Saturday, October 31, 2009

Practical applications

Deanna made me pinpoint exactly what I don't like about school. The formalized structure. As I work through my courses I'm grateful community college lets me cut to the chase. A four year degree would be more profitable, but I don't see the point.

Education is a journey, a lust and a passion. I want to know why and how. The other day, one of the divas over on RD talked about her creative writing class. Her professor gave the class an assignment and the class decided to write a sex scene.

It made her uncomfortable and made me think. Why did the class decide on the assignment? Where was the teacher? How qualified was the teacher anyway, or was it a retread of the "hero's journey", a bunch of archetypes and writing prompts?

Was there an explanation--how and why writing a sex scene out of context would improve your writing?

After the dust settled, the teacher gave the woman a chance to opt out and she said it was no longer an issue because it'd been resolved, but I'd have been right there with "why?" Why are you teaching this? What practical application does it have? Why are you using "this" technique over that technique and why am I paying money so you can hand me a textbook of non-specific exercises designed by committee?

It's like crit-groups. Everyone thinks you should have one. But according to the RWA lectures, most of the big-names don't. And every time I listen to the agent lectures, at least one agent on every panel will mention the book that came out of nowhere. No crit-group, no RWA background--nothing. Just a writer learning the craft and writing.

It depends, I think. On what you want to do.

You can learn technique and craft with others, but writing is a solo act. In every group, school/university/whatever there will be people who can't see over the horizon of their mediocrity. They're the same people who used to lock writers up for hearing voices, and still classify us outside the norm.

They form committees and make writing safe for the masses, they create curricula. They create make-work that creates "stuff" without implementing the systems to create thinkers.

Who decided what is "right" thinking and "wrong" thinking? If you take a person and a stick of butter, why is making toast the right answer, and (insert something sexual here) the wrong answer?
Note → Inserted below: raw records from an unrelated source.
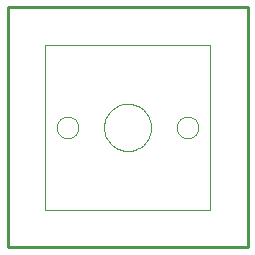
<source format=gbo>
G75*
G70*
%OFA0B0*%
%FSLAX24Y24*%
%IPPOS*%
%LPD*%
%AMOC8*
5,1,8,0,0,1.08239X$1,22.5*
%
%ADD10C,0.0100*%
%ADD11C,0.0039*%
%ADD12C,0.0000*%
D10*
X000813Y000736D02*
X000813Y008736D01*
X008813Y008736D01*
X008813Y000736D01*
X000813Y000736D01*
D11*
X002063Y001986D02*
X007563Y001986D01*
X007563Y007486D01*
X002063Y007486D01*
X002063Y001986D01*
D12*
X002458Y004736D02*
X002460Y004773D01*
X002466Y004810D01*
X002475Y004846D01*
X002489Y004880D01*
X002506Y004913D01*
X002526Y004945D01*
X002549Y004974D01*
X002575Y005000D01*
X002604Y005023D01*
X002635Y005043D01*
X002669Y005060D01*
X002703Y005074D01*
X002739Y005083D01*
X002776Y005089D01*
X002813Y005091D01*
X002850Y005089D01*
X002887Y005083D01*
X002923Y005074D01*
X002957Y005060D01*
X002990Y005043D01*
X003022Y005023D01*
X003051Y005000D01*
X003077Y004974D01*
X003100Y004945D01*
X003120Y004914D01*
X003137Y004880D01*
X003151Y004846D01*
X003160Y004810D01*
X003166Y004773D01*
X003168Y004736D01*
X003166Y004699D01*
X003160Y004662D01*
X003151Y004626D01*
X003137Y004592D01*
X003120Y004559D01*
X003100Y004527D01*
X003077Y004498D01*
X003051Y004472D01*
X003022Y004449D01*
X002991Y004429D01*
X002957Y004412D01*
X002923Y004398D01*
X002887Y004389D01*
X002850Y004383D01*
X002813Y004381D01*
X002776Y004383D01*
X002739Y004389D01*
X002703Y004398D01*
X002669Y004412D01*
X002636Y004429D01*
X002604Y004449D01*
X002575Y004472D01*
X002549Y004498D01*
X002526Y004527D01*
X002506Y004558D01*
X002489Y004592D01*
X002475Y004626D01*
X002466Y004662D01*
X002460Y004699D01*
X002458Y004736D01*
X004028Y004736D02*
X004030Y004791D01*
X004036Y004846D01*
X004046Y004901D01*
X004059Y004955D01*
X004076Y005007D01*
X004097Y005059D01*
X004122Y005108D01*
X004150Y005156D01*
X004181Y005202D01*
X004216Y005245D01*
X004253Y005286D01*
X004293Y005324D01*
X004336Y005359D01*
X004381Y005392D01*
X004429Y005420D01*
X004478Y005446D01*
X004529Y005468D01*
X004581Y005486D01*
X004634Y005500D01*
X004689Y005511D01*
X004744Y005518D01*
X004799Y005521D01*
X004855Y005520D01*
X004910Y005515D01*
X004964Y005506D01*
X005018Y005494D01*
X005071Y005477D01*
X005123Y005457D01*
X005173Y005434D01*
X005221Y005406D01*
X005268Y005376D01*
X005312Y005342D01*
X005353Y005306D01*
X005392Y005266D01*
X005428Y005224D01*
X005461Y005179D01*
X005491Y005132D01*
X005517Y005084D01*
X005540Y005033D01*
X005559Y004981D01*
X005574Y004928D01*
X005586Y004874D01*
X005594Y004819D01*
X005598Y004764D01*
X005598Y004708D01*
X005594Y004653D01*
X005586Y004598D01*
X005574Y004544D01*
X005559Y004491D01*
X005540Y004439D01*
X005517Y004388D01*
X005491Y004340D01*
X005461Y004293D01*
X005428Y004248D01*
X005392Y004206D01*
X005353Y004166D01*
X005312Y004130D01*
X005268Y004096D01*
X005221Y004066D01*
X005173Y004038D01*
X005123Y004015D01*
X005071Y003995D01*
X005018Y003978D01*
X004964Y003966D01*
X004910Y003957D01*
X004855Y003952D01*
X004799Y003951D01*
X004744Y003954D01*
X004689Y003961D01*
X004634Y003972D01*
X004581Y003986D01*
X004529Y004004D01*
X004478Y004026D01*
X004429Y004052D01*
X004381Y004080D01*
X004336Y004113D01*
X004293Y004148D01*
X004253Y004186D01*
X004216Y004227D01*
X004181Y004270D01*
X004150Y004316D01*
X004122Y004364D01*
X004097Y004413D01*
X004076Y004465D01*
X004059Y004517D01*
X004046Y004571D01*
X004036Y004626D01*
X004030Y004681D01*
X004028Y004736D01*
X006458Y004736D02*
X006460Y004773D01*
X006466Y004810D01*
X006475Y004846D01*
X006489Y004880D01*
X006506Y004913D01*
X006526Y004945D01*
X006549Y004974D01*
X006575Y005000D01*
X006604Y005023D01*
X006635Y005043D01*
X006669Y005060D01*
X006703Y005074D01*
X006739Y005083D01*
X006776Y005089D01*
X006813Y005091D01*
X006850Y005089D01*
X006887Y005083D01*
X006923Y005074D01*
X006957Y005060D01*
X006990Y005043D01*
X007022Y005023D01*
X007051Y005000D01*
X007077Y004974D01*
X007100Y004945D01*
X007120Y004914D01*
X007137Y004880D01*
X007151Y004846D01*
X007160Y004810D01*
X007166Y004773D01*
X007168Y004736D01*
X007166Y004699D01*
X007160Y004662D01*
X007151Y004626D01*
X007137Y004592D01*
X007120Y004559D01*
X007100Y004527D01*
X007077Y004498D01*
X007051Y004472D01*
X007022Y004449D01*
X006991Y004429D01*
X006957Y004412D01*
X006923Y004398D01*
X006887Y004389D01*
X006850Y004383D01*
X006813Y004381D01*
X006776Y004383D01*
X006739Y004389D01*
X006703Y004398D01*
X006669Y004412D01*
X006636Y004429D01*
X006604Y004449D01*
X006575Y004472D01*
X006549Y004498D01*
X006526Y004527D01*
X006506Y004558D01*
X006489Y004592D01*
X006475Y004626D01*
X006466Y004662D01*
X006460Y004699D01*
X006458Y004736D01*
M02*

</source>
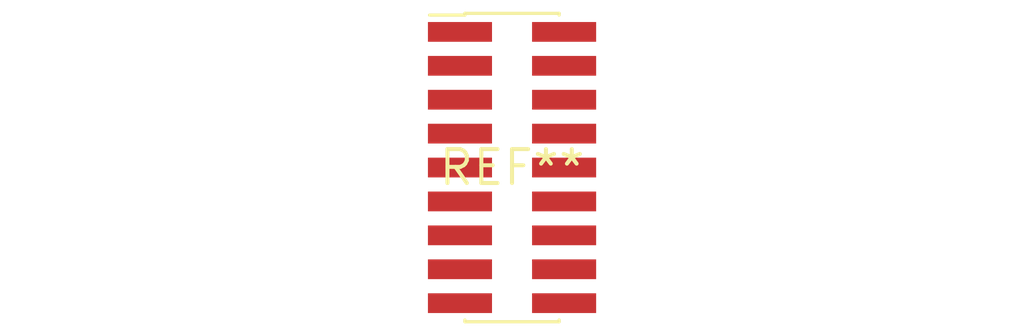
<source format=kicad_pcb>
(kicad_pcb (version 20240108) (generator pcbnew)

  (general
    (thickness 1.6)
  )

  (paper "A4")
  (layers
    (0 "F.Cu" signal)
    (31 "B.Cu" signal)
    (32 "B.Adhes" user "B.Adhesive")
    (33 "F.Adhes" user "F.Adhesive")
    (34 "B.Paste" user)
    (35 "F.Paste" user)
    (36 "B.SilkS" user "B.Silkscreen")
    (37 "F.SilkS" user "F.Silkscreen")
    (38 "B.Mask" user)
    (39 "F.Mask" user)
    (40 "Dwgs.User" user "User.Drawings")
    (41 "Cmts.User" user "User.Comments")
    (42 "Eco1.User" user "User.Eco1")
    (43 "Eco2.User" user "User.Eco2")
    (44 "Edge.Cuts" user)
    (45 "Margin" user)
    (46 "B.CrtYd" user "B.Courtyard")
    (47 "F.CrtYd" user "F.Courtyard")
    (48 "B.Fab" user)
    (49 "F.Fab" user)
    (50 "User.1" user)
    (51 "User.2" user)
    (52 "User.3" user)
    (53 "User.4" user)
    (54 "User.5" user)
    (55 "User.6" user)
    (56 "User.7" user)
    (57 "User.8" user)
    (58 "User.9" user)
  )

  (setup
    (pad_to_mask_clearance 0)
    (pcbplotparams
      (layerselection 0x00010fc_ffffffff)
      (plot_on_all_layers_selection 0x0000000_00000000)
      (disableapertmacros false)
      (usegerberextensions false)
      (usegerberattributes false)
      (usegerberadvancedattributes false)
      (creategerberjobfile false)
      (dashed_line_dash_ratio 12.000000)
      (dashed_line_gap_ratio 3.000000)
      (svgprecision 4)
      (plotframeref false)
      (viasonmask false)
      (mode 1)
      (useauxorigin false)
      (hpglpennumber 1)
      (hpglpenspeed 20)
      (hpglpendiameter 15.000000)
      (dxfpolygonmode false)
      (dxfimperialunits false)
      (dxfusepcbnewfont false)
      (psnegative false)
      (psa4output false)
      (plotreference false)
      (plotvalue false)
      (plotinvisibletext false)
      (sketchpadsonfab false)
      (subtractmaskfromsilk false)
      (outputformat 1)
      (mirror false)
      (drillshape 1)
      (scaleselection 1)
      (outputdirectory "")
    )
  )

  (net 0 "")

  (footprint "PinHeader_2x09_P1.27mm_Vertical_SMD" (layer "F.Cu") (at 0 0))

)

</source>
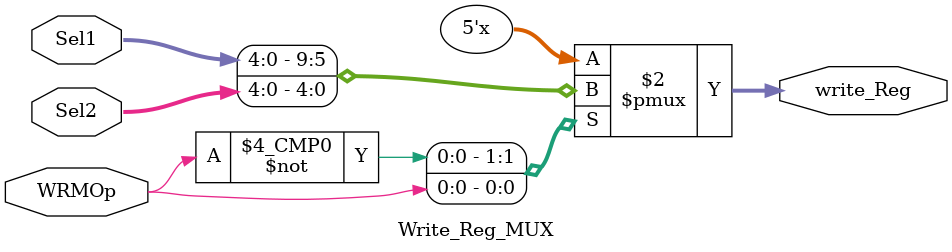
<source format=v>
`timescale 1ns / 1ps


module Write_Reg_MUX(
input wire WRMOp,
input wire [4:0] Sel1,Sel2,
output reg [4:0] write_Reg
    );
always@(*)
begin

case(WRMOp)
0: write_Reg = Sel1;
1: write_Reg = Sel2;
endcase

end
    
endmodule

</source>
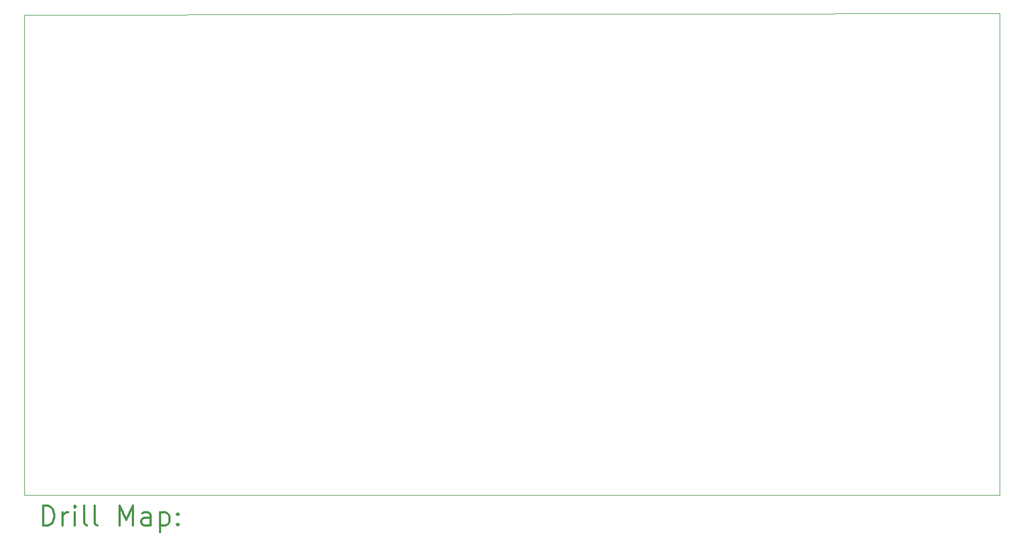
<source format=gbr>
%FSLAX45Y45*%
G04 Gerber Fmt 4.5, Leading zero omitted, Abs format (unit mm)*
G04 Created by KiCad (PCBNEW (5.1.10)-1) date 2022-03-19 16:07:48*
%MOMM*%
%LPD*%
G01*
G04 APERTURE LIST*
%TA.AperFunction,Profile*%
%ADD10C,0.050000*%
%TD*%
%ADD11C,0.200000*%
%ADD12C,0.300000*%
G04 APERTURE END LIST*
D10*
X17449800Y-2489200D02*
X17373600Y-2489200D01*
X17449800Y-9855200D02*
X17449800Y-2489200D01*
X17373600Y-9855200D02*
X17449800Y-9855200D01*
X9118600Y-9855200D02*
X17373600Y-9855200D01*
X17373600Y-2489200D02*
X2540000Y-2514600D01*
X2540000Y-9855200D02*
X9118600Y-9855200D01*
X2540000Y-9652000D02*
X2540000Y-9855200D01*
X2540000Y-2514600D02*
X2540000Y-9652000D01*
D11*
D12*
X2823928Y-10323414D02*
X2823928Y-10023414D01*
X2895357Y-10023414D01*
X2938214Y-10037700D01*
X2966786Y-10066272D01*
X2981071Y-10094843D01*
X2995357Y-10151986D01*
X2995357Y-10194843D01*
X2981071Y-10251986D01*
X2966786Y-10280557D01*
X2938214Y-10309129D01*
X2895357Y-10323414D01*
X2823928Y-10323414D01*
X3123928Y-10323414D02*
X3123928Y-10123414D01*
X3123928Y-10180557D02*
X3138214Y-10151986D01*
X3152500Y-10137700D01*
X3181071Y-10123414D01*
X3209643Y-10123414D01*
X3309643Y-10323414D02*
X3309643Y-10123414D01*
X3309643Y-10023414D02*
X3295357Y-10037700D01*
X3309643Y-10051986D01*
X3323928Y-10037700D01*
X3309643Y-10023414D01*
X3309643Y-10051986D01*
X3495357Y-10323414D02*
X3466786Y-10309129D01*
X3452500Y-10280557D01*
X3452500Y-10023414D01*
X3652500Y-10323414D02*
X3623928Y-10309129D01*
X3609643Y-10280557D01*
X3609643Y-10023414D01*
X3995357Y-10323414D02*
X3995357Y-10023414D01*
X4095357Y-10237700D01*
X4195357Y-10023414D01*
X4195357Y-10323414D01*
X4466786Y-10323414D02*
X4466786Y-10166272D01*
X4452500Y-10137700D01*
X4423928Y-10123414D01*
X4366786Y-10123414D01*
X4338214Y-10137700D01*
X4466786Y-10309129D02*
X4438214Y-10323414D01*
X4366786Y-10323414D01*
X4338214Y-10309129D01*
X4323928Y-10280557D01*
X4323928Y-10251986D01*
X4338214Y-10223414D01*
X4366786Y-10209129D01*
X4438214Y-10209129D01*
X4466786Y-10194843D01*
X4609643Y-10123414D02*
X4609643Y-10423414D01*
X4609643Y-10137700D02*
X4638214Y-10123414D01*
X4695357Y-10123414D01*
X4723928Y-10137700D01*
X4738214Y-10151986D01*
X4752500Y-10180557D01*
X4752500Y-10266272D01*
X4738214Y-10294843D01*
X4723928Y-10309129D01*
X4695357Y-10323414D01*
X4638214Y-10323414D01*
X4609643Y-10309129D01*
X4881071Y-10294843D02*
X4895357Y-10309129D01*
X4881071Y-10323414D01*
X4866786Y-10309129D01*
X4881071Y-10294843D01*
X4881071Y-10323414D01*
X4881071Y-10137700D02*
X4895357Y-10151986D01*
X4881071Y-10166272D01*
X4866786Y-10151986D01*
X4881071Y-10137700D01*
X4881071Y-10166272D01*
M02*

</source>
So...give me all the information, let me think about it, marvel and wonder. And have the freedom to interpret it in my own way without being at a one-remove. Because I have things to do and places to go. The horizon is just a starting point.

3 comments:

Alice Audrey said...

This morning I dreamed I was teaching a writing course. I told everyone to get out their text books - a stack of novels from a variety of genres. I made the students mark them up with highlighter. They had to turn in their highlighted books as part of an assignment.

The absolute best place to learn how to write is to read with open eyes.

deanna said...

Wow...
there will be people who can't see over the horizon of their mediocrity...
Always.
Such good stuff. It's so encouraging, here in my little room, with the horizon stretching far. Thanks. And I like Alice's comment. I'm off to read some more with open eyes.

Unknown said...

definitely, Alice. :)

You have far horizons, Deanna. I wish mine were are far-reaching. I'm still trying.